* [Brief]
Copy the items starting at the line containing "15 лет ГУЛАГа" and ending at the line containing "2022年10月14日：島田裕巳氏", replacing "Basecamp" with "Trello" and changing nothing else. Omit the pictures from your copy.

* [Stored data entries]
● ● ●
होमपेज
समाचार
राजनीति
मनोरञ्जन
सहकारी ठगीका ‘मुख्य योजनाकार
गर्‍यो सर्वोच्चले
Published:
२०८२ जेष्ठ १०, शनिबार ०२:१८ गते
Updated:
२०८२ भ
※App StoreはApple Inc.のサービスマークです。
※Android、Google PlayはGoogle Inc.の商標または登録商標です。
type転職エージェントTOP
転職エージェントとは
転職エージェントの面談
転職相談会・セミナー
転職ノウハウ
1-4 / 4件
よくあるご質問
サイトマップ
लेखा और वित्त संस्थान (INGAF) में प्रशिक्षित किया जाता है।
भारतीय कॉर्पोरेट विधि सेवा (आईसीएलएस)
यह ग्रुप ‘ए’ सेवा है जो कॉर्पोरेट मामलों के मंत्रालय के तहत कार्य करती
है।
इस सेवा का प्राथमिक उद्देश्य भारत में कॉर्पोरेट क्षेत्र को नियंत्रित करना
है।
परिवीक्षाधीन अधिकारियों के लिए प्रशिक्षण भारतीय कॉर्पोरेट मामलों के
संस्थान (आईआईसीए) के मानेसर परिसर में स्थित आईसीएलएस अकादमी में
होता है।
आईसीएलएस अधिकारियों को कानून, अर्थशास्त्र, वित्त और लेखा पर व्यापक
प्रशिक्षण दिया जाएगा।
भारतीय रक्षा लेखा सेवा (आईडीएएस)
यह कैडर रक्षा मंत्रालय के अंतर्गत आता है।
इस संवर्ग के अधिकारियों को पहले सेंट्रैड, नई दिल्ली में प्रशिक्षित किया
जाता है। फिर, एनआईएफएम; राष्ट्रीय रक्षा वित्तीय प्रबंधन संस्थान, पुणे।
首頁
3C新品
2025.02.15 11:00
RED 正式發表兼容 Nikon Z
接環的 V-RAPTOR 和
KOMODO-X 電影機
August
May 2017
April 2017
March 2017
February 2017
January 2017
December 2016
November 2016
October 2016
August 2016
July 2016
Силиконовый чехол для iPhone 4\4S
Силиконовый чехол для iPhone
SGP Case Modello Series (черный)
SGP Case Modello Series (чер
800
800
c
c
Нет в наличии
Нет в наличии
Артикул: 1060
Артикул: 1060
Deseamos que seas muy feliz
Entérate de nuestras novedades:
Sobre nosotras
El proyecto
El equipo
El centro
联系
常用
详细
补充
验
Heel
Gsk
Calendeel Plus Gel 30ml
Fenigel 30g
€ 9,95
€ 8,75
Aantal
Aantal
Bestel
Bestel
● ● ●
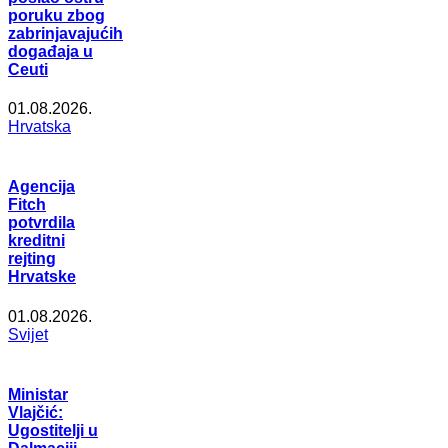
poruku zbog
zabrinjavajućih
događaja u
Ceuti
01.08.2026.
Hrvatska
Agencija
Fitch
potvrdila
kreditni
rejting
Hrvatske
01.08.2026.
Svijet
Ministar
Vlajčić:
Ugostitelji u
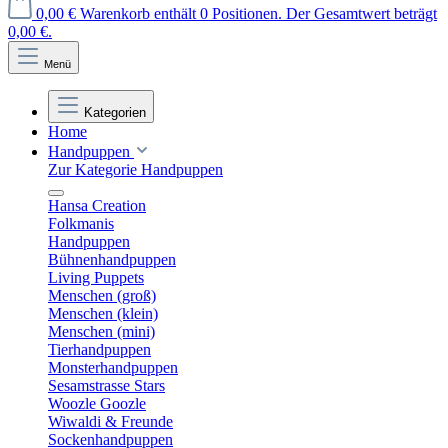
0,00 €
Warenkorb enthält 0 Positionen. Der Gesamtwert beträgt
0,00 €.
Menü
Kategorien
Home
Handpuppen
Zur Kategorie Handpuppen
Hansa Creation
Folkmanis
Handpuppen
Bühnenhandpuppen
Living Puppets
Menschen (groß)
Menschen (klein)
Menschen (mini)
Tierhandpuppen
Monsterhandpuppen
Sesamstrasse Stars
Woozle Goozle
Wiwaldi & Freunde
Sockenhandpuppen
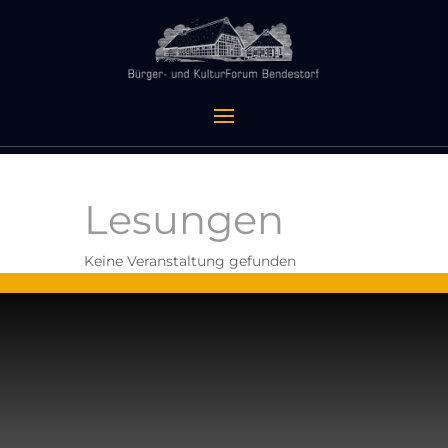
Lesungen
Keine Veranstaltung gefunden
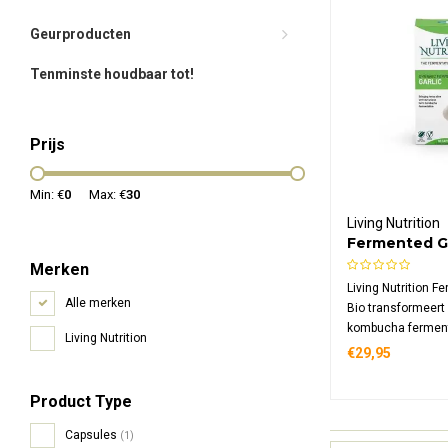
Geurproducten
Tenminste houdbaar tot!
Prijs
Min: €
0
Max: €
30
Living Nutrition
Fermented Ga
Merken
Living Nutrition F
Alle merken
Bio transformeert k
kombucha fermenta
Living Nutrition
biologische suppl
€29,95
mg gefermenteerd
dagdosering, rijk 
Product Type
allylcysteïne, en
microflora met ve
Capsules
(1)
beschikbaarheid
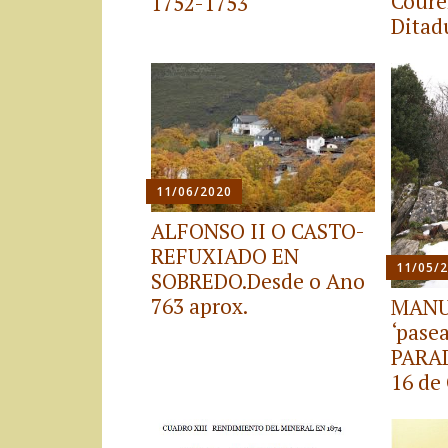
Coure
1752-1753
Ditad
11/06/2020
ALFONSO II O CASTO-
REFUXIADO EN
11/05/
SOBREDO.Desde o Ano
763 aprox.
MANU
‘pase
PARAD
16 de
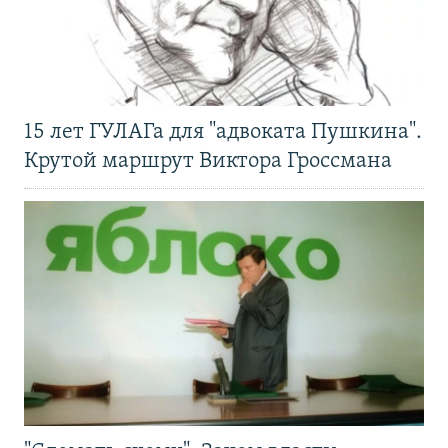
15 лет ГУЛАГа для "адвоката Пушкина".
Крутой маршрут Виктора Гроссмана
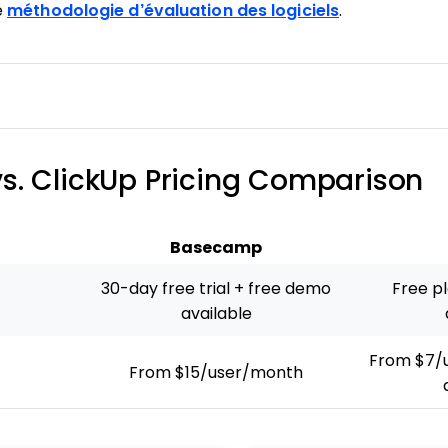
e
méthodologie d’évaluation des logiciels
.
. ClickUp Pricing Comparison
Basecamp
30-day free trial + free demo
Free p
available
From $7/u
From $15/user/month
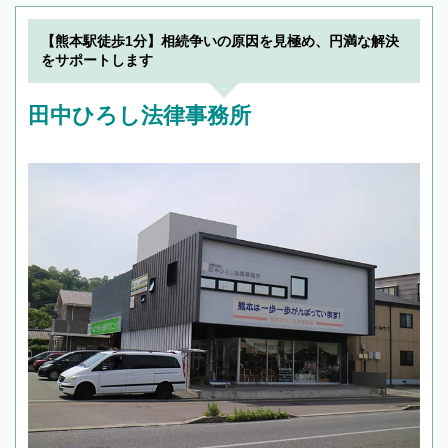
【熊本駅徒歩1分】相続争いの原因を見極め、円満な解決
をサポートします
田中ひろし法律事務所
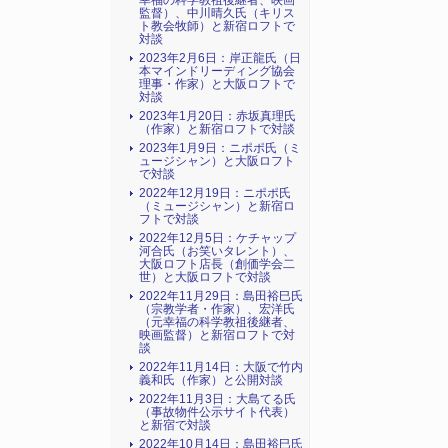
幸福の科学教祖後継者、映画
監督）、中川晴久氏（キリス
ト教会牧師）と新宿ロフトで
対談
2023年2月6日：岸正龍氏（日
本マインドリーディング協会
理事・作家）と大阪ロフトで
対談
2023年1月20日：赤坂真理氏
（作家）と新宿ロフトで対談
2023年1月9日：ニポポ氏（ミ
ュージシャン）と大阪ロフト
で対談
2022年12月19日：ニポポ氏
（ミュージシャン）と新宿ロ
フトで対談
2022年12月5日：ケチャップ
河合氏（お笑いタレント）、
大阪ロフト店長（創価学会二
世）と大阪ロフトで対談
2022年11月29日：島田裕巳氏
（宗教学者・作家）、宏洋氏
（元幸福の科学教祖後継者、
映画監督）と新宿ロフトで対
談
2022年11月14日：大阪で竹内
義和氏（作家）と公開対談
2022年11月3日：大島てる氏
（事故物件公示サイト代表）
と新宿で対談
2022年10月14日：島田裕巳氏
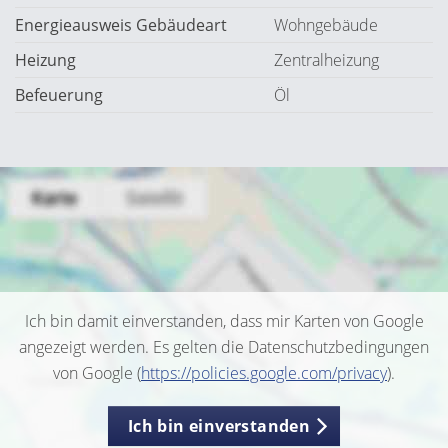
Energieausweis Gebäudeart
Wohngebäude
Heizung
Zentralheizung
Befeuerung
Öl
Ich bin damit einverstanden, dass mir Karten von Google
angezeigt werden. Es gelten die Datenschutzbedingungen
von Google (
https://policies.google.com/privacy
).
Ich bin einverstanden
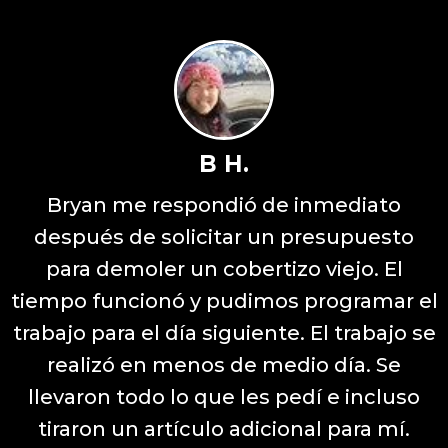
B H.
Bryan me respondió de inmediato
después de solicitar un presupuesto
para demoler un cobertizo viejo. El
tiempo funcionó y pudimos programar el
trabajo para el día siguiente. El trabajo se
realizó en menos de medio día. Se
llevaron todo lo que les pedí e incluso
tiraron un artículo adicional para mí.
● ● ●
* [Solution to this problem]
15 лет ГУЛАГа для "адвоката Пушкина".
Крутой маршрут Виктора Гроссмана
e
méthodologie d’évaluation des logiciels
.
. ClickUp Pricing Comparison
Trello
30-day free trial + free demo
Free p
available
From $7/u
From $15/user/month
【熊本駅徒歩1分】相続争いの原因を見極め、円満な解決
をサポートします
田中ひろし法律事務所
幸福の科学教祖後継者、映画
監督）、中川晴久氏（キリス
ト教会牧師）と新宿ロフトで
対談
2023年2月6日：岸正龍氏（日
本マインドリーディング協会
理事・作家）と大阪ロフトで
対談
2023年1月20日：赤坂真理氏
（作家）と新宿ロフトで対談
2023年1月9日：ニポポ氏（ミ
ュージシャン）と大阪ロフト
で対談
2022年12月19日：ニポポ氏
（ミュージシャン）と新宿ロ
フトで対談
2022年12月5日：ケチャップ
河合氏（お笑いタレント）、
大阪ロフト店長（創価学会二
世）と大阪ロフトで対談
2022年11月29日：島田裕巳氏
（宗教学者・作家）、宏洋氏
（元幸福の科学教祖後継者、
映画監督）と新宿ロフトで対
談
2022年11月14日：大阪で竹内
義和氏（作家）と公開対談
2022年11月3日：大島てる氏
（事故物件公示サイト代表）
と新宿で対談
2022年10月14日：島田裕巳氏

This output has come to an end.